Are your initial assumptions still true?
If you are an implementer, check that your funder’s data is up to date: the market may have changed dramatically between analysis and implementation. Begin by selecting which market system to focus on, ensuring it fits with your programme’s objectives.
The key questions you need to answer are:
- Is change in the market system likely to be feasible?
- Would the change significantly benefit large numbers of poor people?

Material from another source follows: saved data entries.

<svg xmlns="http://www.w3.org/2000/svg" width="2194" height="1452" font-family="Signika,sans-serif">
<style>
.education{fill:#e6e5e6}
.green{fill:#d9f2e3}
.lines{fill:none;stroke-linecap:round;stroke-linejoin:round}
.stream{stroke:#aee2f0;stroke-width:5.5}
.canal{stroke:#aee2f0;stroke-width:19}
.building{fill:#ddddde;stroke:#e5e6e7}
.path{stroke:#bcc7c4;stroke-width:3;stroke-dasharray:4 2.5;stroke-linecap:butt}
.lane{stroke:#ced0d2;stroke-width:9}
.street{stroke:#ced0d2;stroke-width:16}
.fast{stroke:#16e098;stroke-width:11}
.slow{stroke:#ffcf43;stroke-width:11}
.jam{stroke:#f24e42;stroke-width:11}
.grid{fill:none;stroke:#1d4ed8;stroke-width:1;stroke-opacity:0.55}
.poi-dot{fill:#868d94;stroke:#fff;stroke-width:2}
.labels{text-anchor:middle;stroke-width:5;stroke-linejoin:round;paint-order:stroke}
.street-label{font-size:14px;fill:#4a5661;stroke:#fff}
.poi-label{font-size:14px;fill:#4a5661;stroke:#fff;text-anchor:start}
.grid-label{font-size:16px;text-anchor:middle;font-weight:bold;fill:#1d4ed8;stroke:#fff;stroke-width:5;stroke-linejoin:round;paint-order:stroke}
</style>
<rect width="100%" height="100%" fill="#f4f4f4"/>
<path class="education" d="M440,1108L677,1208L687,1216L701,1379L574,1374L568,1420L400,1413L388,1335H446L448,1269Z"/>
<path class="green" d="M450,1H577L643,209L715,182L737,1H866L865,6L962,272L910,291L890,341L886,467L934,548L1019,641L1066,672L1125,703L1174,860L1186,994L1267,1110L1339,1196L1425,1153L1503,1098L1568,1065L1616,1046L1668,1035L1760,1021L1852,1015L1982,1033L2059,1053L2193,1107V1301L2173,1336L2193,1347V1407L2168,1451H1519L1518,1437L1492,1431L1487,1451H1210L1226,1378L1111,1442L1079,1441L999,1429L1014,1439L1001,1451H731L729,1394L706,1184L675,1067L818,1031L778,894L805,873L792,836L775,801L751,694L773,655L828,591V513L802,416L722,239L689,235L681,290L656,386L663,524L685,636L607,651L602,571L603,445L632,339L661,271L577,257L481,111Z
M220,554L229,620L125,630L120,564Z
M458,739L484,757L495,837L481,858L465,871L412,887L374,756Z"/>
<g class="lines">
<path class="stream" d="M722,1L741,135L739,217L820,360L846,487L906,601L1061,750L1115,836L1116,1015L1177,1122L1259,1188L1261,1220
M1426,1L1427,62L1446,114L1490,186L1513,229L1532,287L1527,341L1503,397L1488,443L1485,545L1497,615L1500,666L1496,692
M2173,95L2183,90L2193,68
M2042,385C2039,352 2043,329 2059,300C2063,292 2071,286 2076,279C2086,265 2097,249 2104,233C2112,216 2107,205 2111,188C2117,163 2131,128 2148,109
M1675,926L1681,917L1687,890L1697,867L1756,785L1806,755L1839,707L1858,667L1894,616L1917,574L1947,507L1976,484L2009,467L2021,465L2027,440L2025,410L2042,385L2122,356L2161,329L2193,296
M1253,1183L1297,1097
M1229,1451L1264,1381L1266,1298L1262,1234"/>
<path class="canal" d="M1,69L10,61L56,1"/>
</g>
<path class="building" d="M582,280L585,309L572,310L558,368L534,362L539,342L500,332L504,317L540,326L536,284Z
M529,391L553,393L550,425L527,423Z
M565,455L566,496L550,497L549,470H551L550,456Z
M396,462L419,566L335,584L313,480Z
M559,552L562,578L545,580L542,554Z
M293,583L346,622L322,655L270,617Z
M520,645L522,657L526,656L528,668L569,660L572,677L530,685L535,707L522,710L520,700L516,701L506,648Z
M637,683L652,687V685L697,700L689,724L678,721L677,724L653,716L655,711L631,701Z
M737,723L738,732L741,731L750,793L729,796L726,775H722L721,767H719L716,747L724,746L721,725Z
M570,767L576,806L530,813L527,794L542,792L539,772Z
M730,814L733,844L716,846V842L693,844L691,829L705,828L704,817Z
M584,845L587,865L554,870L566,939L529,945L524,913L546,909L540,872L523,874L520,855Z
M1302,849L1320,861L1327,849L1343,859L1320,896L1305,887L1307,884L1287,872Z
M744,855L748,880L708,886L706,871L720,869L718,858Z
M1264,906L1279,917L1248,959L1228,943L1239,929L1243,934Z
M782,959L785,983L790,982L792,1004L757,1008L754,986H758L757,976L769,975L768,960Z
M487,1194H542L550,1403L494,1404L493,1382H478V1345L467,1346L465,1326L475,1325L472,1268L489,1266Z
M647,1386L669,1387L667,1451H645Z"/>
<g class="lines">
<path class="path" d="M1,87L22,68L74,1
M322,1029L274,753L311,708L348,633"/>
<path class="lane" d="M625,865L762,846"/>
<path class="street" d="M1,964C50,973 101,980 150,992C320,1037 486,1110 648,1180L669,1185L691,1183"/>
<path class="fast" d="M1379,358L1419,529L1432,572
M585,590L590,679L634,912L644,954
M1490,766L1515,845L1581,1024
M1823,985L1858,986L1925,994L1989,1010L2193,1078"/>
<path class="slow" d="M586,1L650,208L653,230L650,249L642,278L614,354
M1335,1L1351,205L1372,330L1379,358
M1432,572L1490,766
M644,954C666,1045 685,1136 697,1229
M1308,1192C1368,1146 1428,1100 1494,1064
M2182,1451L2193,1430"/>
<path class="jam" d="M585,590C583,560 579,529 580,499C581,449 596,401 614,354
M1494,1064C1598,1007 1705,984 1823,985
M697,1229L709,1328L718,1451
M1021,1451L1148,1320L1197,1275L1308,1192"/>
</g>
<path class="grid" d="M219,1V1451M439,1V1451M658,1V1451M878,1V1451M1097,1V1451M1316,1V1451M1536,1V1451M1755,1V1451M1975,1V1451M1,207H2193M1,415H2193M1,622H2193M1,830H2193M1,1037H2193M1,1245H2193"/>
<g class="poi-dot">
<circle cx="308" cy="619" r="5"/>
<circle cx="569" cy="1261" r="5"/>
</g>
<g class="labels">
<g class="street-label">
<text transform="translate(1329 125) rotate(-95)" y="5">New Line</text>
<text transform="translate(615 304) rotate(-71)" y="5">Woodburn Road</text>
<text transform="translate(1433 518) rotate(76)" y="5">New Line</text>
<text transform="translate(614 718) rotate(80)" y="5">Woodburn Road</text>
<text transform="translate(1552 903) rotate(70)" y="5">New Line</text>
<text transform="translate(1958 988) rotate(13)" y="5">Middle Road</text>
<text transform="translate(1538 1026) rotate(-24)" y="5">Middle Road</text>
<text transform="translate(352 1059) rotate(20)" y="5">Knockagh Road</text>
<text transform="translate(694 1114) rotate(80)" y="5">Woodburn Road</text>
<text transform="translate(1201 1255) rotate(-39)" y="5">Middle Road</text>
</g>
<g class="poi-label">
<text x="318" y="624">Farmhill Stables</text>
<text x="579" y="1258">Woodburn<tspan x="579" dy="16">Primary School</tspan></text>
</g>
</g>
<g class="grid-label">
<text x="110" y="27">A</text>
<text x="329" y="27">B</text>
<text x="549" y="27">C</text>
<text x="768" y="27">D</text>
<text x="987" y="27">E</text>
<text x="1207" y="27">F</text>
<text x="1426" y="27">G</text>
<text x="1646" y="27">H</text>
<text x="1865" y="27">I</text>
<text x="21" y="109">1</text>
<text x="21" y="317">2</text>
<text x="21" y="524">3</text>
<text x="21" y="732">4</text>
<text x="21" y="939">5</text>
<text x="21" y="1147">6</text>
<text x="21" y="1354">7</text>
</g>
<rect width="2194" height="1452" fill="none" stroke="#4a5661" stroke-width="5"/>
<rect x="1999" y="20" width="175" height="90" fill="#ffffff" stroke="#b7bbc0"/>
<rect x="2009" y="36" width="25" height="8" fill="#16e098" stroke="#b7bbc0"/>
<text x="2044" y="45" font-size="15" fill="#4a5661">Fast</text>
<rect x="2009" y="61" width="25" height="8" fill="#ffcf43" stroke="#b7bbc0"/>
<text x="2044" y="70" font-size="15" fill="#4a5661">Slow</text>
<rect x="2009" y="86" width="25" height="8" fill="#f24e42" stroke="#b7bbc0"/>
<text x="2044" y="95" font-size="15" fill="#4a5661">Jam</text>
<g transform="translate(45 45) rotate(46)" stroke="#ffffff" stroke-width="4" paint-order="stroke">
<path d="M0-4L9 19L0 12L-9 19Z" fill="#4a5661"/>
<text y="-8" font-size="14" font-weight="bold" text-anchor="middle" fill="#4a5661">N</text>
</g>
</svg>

Guidance for market system selection is provided in Chapter 1 using these criteria:
- Relevance to large numbers of poor people
- Opportunity to increase the poor’s performance in growing markets or their access to basic services
- Feasibility to stimulate system-level change
If you are an implementer and your programme is already mandated to work in a specific market system, you still need to examine the rationale for this choice to ensure that: (a) the original selection remains valid, and (b) your programme team understands the reasons for this choice. This verification is important because:
- Considerable time may have elapsed between the funder’s analysis and the actual start of your programme, leaving information outdated
- The funder’s analysis might have been rapid or under-resourced, basing market system selection on inadequate information
If you conclude that you have been tasked to work in the wrong market system, renegotiate with your funder. Try to provide evidence that the funder’s poverty reduction objectives stand a higher chance of being met by shifting within a market system or to another market system entirely.